Meghan Markle and Prince Harry are "always pretty low-key" about Thanksgiving, but they "love the holidays," she has said.
The Duchess of Sussex hinted the couple may have a special guest during their holiday meal as she revealed "you always make sure there's room at the table for your friends."
She said their children, Prince Archie and Princess Lilibet, are still getting their heads around what Thanksgiving means, but they learn a little more each year.
"I love the holidays," Meghan recently told Marie Claire. "At first, I think as a mom with children you're just enjoying having them there, but they're not understanding everything that's happening yet. But now we're at the age where I just can't wait to see it through their lens every year."
And she added that the kids are "three and five, so every year it gets better."
Thanksgiving will have been new to Prince Harry since the start of their relationship, since it is not celebrated in Britain. However, the couple marked the holiday in Canada as early as 2019, just months before their royal exit, so he will now be on his fifth year of celebrating it in North America.
"I was thinking about, in the past few years of having Thanksgiving here," Meghan said. "Like many of us, I think you always make sure there's room at the table for your friends who don't have family, which is really key."
In terms of how Harry and Meghan will spend Thursday, she said the couple were "always pretty low-key," but added that "being close to my mom is great."

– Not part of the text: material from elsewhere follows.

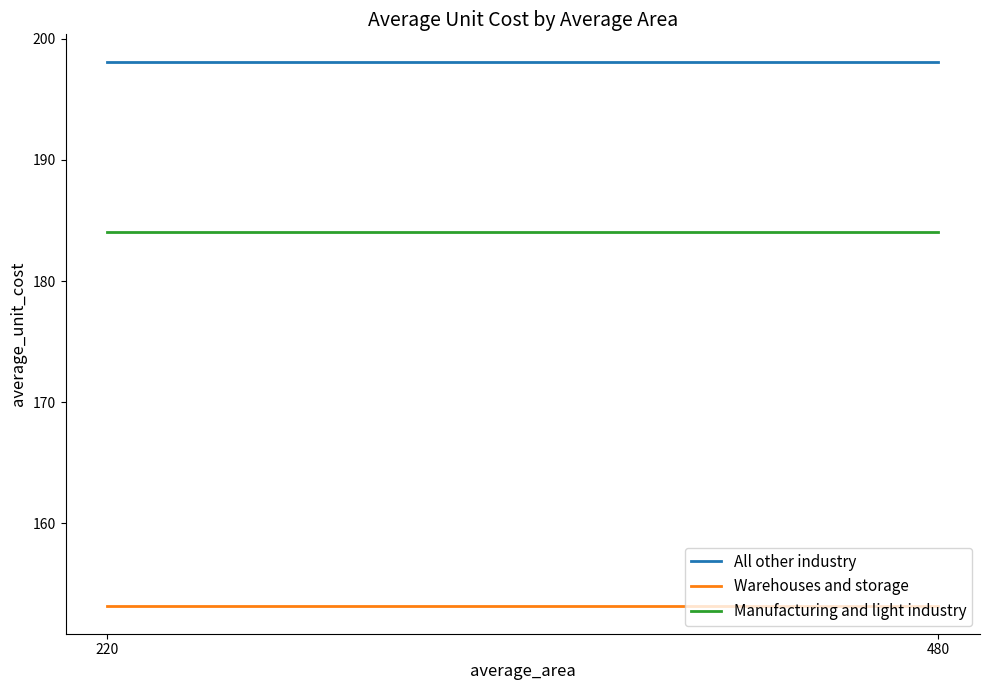

Rank the categories by All other industry value from lowest to highest.

220, 480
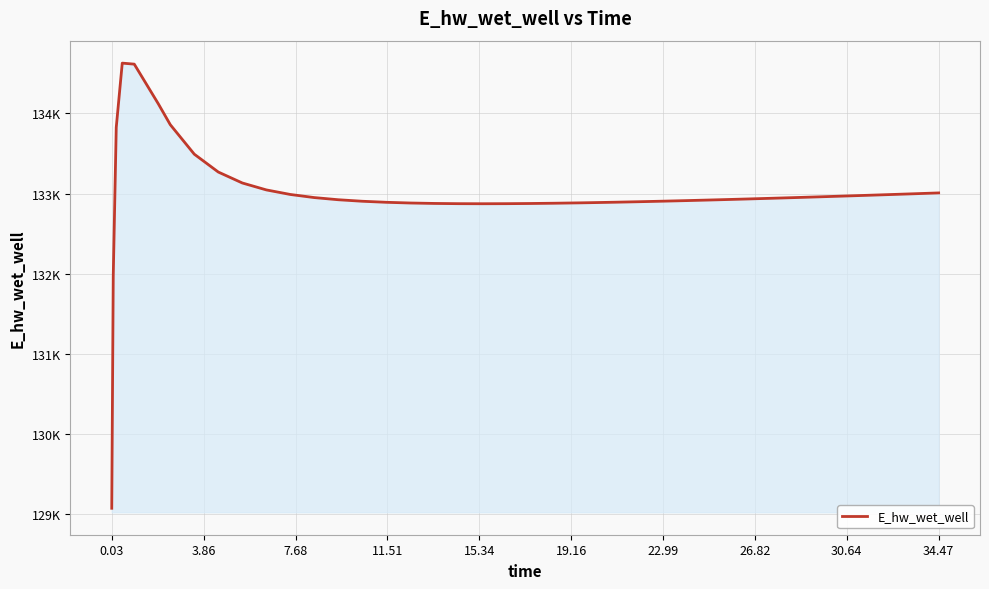

True or false: the data has more than 2 interior local peaks.

False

"We're always making sure we have something fun to do," she continued. "Like any other family you spend time having a great meal and then what do you do? Play games, all the same stuff, someone brings a guitar—fun."
Harry and Meghan went to Canada for Thanksgiving in November 2019 in what would prove to be the beginning of the end of their royal careers. The couple left behind a feud with Prince William and Princess Kate to spend Thanksgiving in North America and Doria Ragland flew over from L.A. to join them.
"The Christmas decorations were not going up yet," according to royal biography Finding Freedom. "They still had Thanksgiving to think about and Meghan's mother, Doria, was preparing at that moment to travel from her home in LA to the estate in Victoria.
"Meghan and her mother, who couldn't wait to see her Archie, had been excitedly exchanging texts before the trip.
"Her grandson was growing fast and had gotten much taller since she last saw him in the summer. 'He's in the ninetieth percentile for height,' Meghan boasted to friends, before she eagerly offered to pull out her phone to show some of the many photos she had of her boy."
Harry wrote in his memoir, Spare: "November 2019. We arrived with Archie, Guy, Pula, and our nanny, under cover of darkness, on a stormy night, and spent the next few days trying to unwind. It wasn't hard.
"From morning to night we didn't have to give a thought to being ambushed [by photographers]. The house was right on the edge of a sparkling green forest, with big gardens where Archie and the dogs could play, and it was nearly surrounded by the clean, cold sea.
"I could take a bracing swim in the morning. Best of all, no one knew we were there. We hiked, we kayaked, we played—in peace."
And at the time, they sent out a Thanksgiving message from their now defunct Sussex Royal Instagram account with a maple leaf.
It read: "Wishing everyone a very happy Thanksgiving from our family to yours."